EU/3/15/1560: Orphan designation for the treatment of Duchenne muscular dystrophy

Duchenne muscular dystrophy (DMD) is a genetic disease that gradually causes weakness and atrophy (wasting) of the muscles. It mainly affects boys, and is usually diagnosed before the age of six years. The muscle weakness usually starts in the hips and legs, before affecting the arms, chest and the heart. Patients with DMD lack normal dystrophin, a protein found in muscles. Because this protein helps to protect muscles from injury as muscles contract and relax, in patients with DMD the muscles become weaker and eventually stop working.

DMD causes long-term disability and is life threatening because of its effects on the heart and the respiratory muscles (muscles that are used to breathe). The disease usually leads to death in adolescence or early adulthood.

At the time of designation, DMD affected approximately 0.5 in 10,000 people in the European Union (EU). This was equivalent to a total of 26,000 people*, and is below the ceiling for orphan designation, which is 5 people in 10,000. This is based on the information provided by the sponsor and the knowledge of the Committee for Orphan Medicinal Products (COMP).

*Disclaimer: For the purpose of the designation, the number of patients affected by the condition is estimated and assessed on the basis of data from the European Union (EU 28), Norway, Iceland and Liechtenstein. This represents a population of 512,900,000 (Eurostat 2015).
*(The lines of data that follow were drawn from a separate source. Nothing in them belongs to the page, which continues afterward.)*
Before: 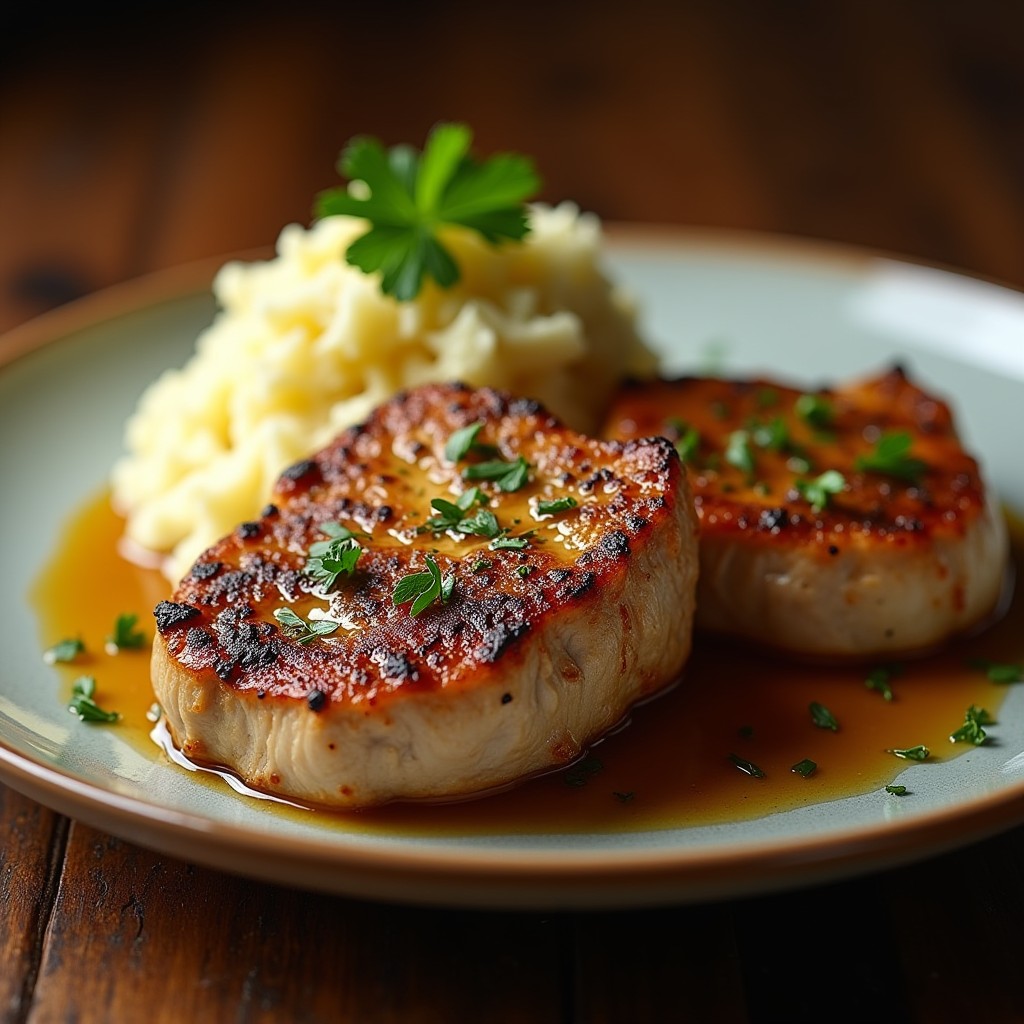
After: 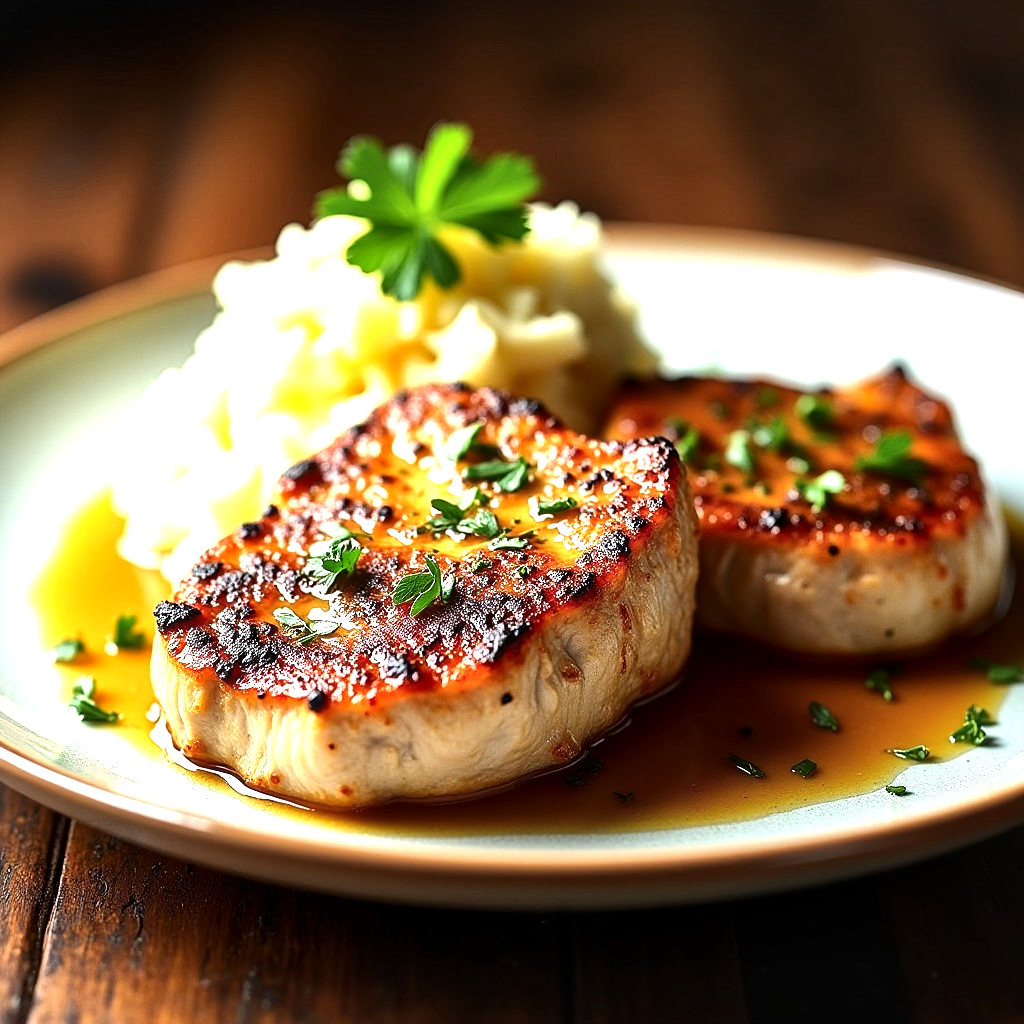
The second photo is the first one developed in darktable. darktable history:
exposure: black level correction 0, exposure 1.001 EV, compensate highlight preservation false
tone equalizer: -8 EV -0.753 EV, -7 EV -0.672 EV, -6 EV -0.628 EV, -5 EV -0.384 EV, -3 EV 0.398 EV, -2 EV 0.6 EV, -1 EV 0.683 EV, +0 EV 0.75 EV, edges refinement/feathering 500, mask exposure compensation -1.57 EV, preserve details no
local contrast: mode bilateral grid, contrast 21, coarseness 50, detail 149%, midtone range 0.2
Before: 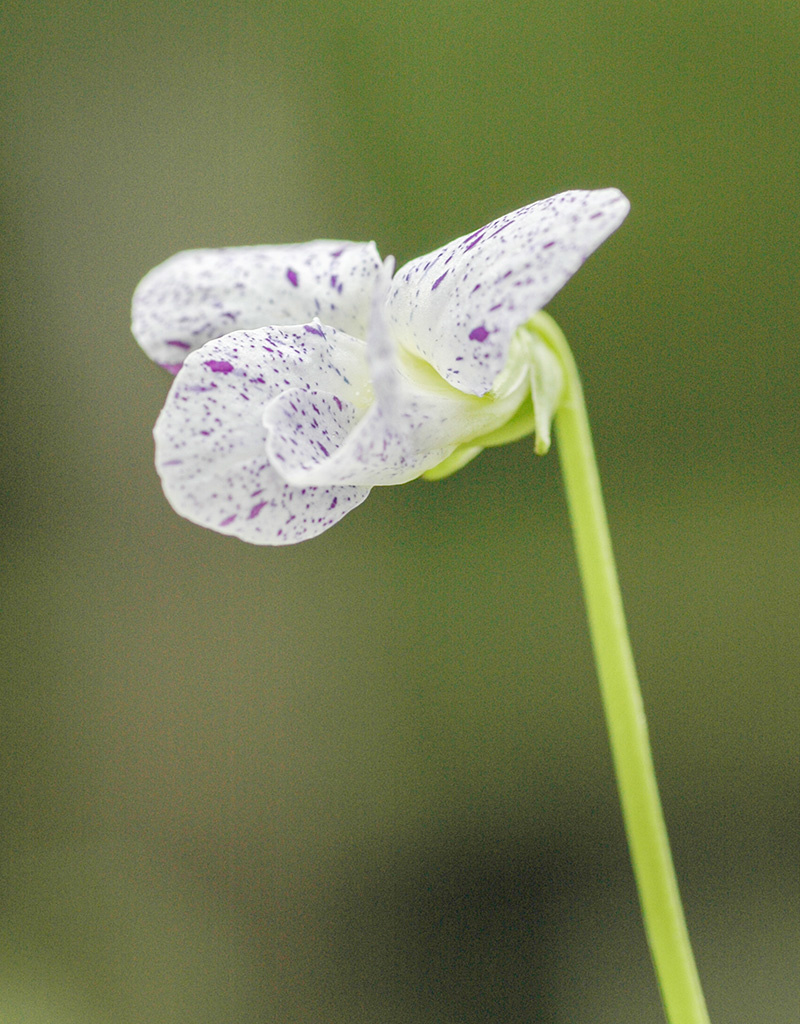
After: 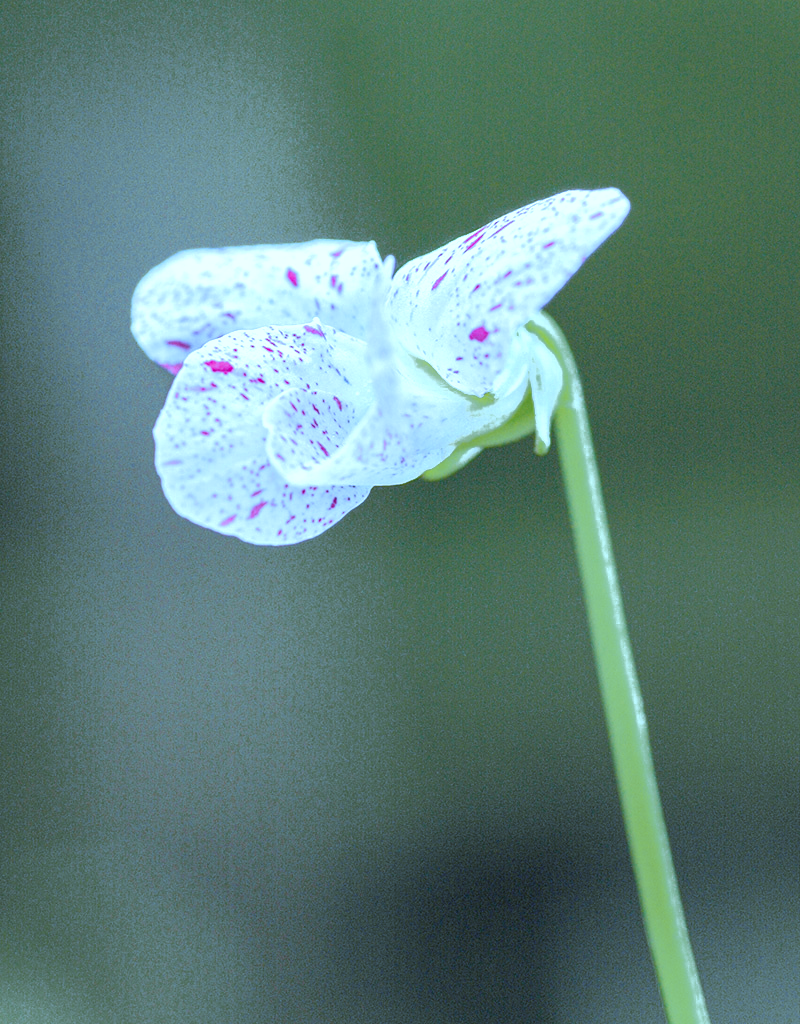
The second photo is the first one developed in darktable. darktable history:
color zones: curves: ch0 [(0.018, 0.548) (0.197, 0.654) (0.425, 0.447) (0.605, 0.658) (0.732, 0.579)]; ch1 [(0.105, 0.531) (0.224, 0.531) (0.386, 0.39) (0.618, 0.456) (0.732, 0.456) (0.956, 0.421)]; ch2 [(0.039, 0.583) (0.215, 0.465) (0.399, 0.544) (0.465, 0.548) (0.614, 0.447) (0.724, 0.43) (0.882, 0.623) (0.956, 0.632)]
white balance: red 0.766, blue 1.537
velvia: strength 15%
At the time of designation, Translarna (ataluren) was authorised in the EU to treat patients with DMD who have a specific type of mutation (change) called a nonsense mutation in their dystrophin gene. Patients also received supportive treatment such as physiotherapy.

The sponsor has provided sufficient information to show that the medicine might be of significant benefit for patients with DMD; early studies in experimental models indicate that the medicine would not be limited to patients with a specific mutation and would therefore target a wider patient population compared with authorised treatments. This assumption will need to be confirmed at the time of marketing authorisation, in order to maintain the orphan status.

It is thought that inflammation, particularly inflammation caused by the activity of a protein called 'NF‑κB', leads to muscle damage and prevention of muscle regeneration seen in patients with DMD. This medicine is expected to work by reducing NF-κB activity. This is expected to reduce the muscle damage seen in DMD and enable muscle regeneration.

The effects of the medicine have been evaluated in experimental models.

At the time of submission of the application for orphan designation, no clinical trials with the medicine in patients with DMD had been started.

At the time of submission, the medicine was not authorised anywhere in the EU for DMD. Orphan designation of the medicine has been granted in the United States for the treatment of DMD.

In accordance with Regulation (EC) No 141/2000 of 16 December 1999, the COMP adopted a positive opinion on 3 September 2015 recommending the granting of this designation.

• the seriousness of the condition;
• the existence of alternative methods of diagnosis, prevention or treatment;
• either the rarity of the condition (affecting not more than 5 in 10,000 people in the EU) or insufficient returns on investment.

Designated orphan medicinal products are products that are still under investigation and are considered for orphan designation on the basis of potential activity. An orphan designation is not a marketing authorisation. As a consequence, demonstration of quality, safety and efficacy is necessary before a product can be granted a marketing authorisation.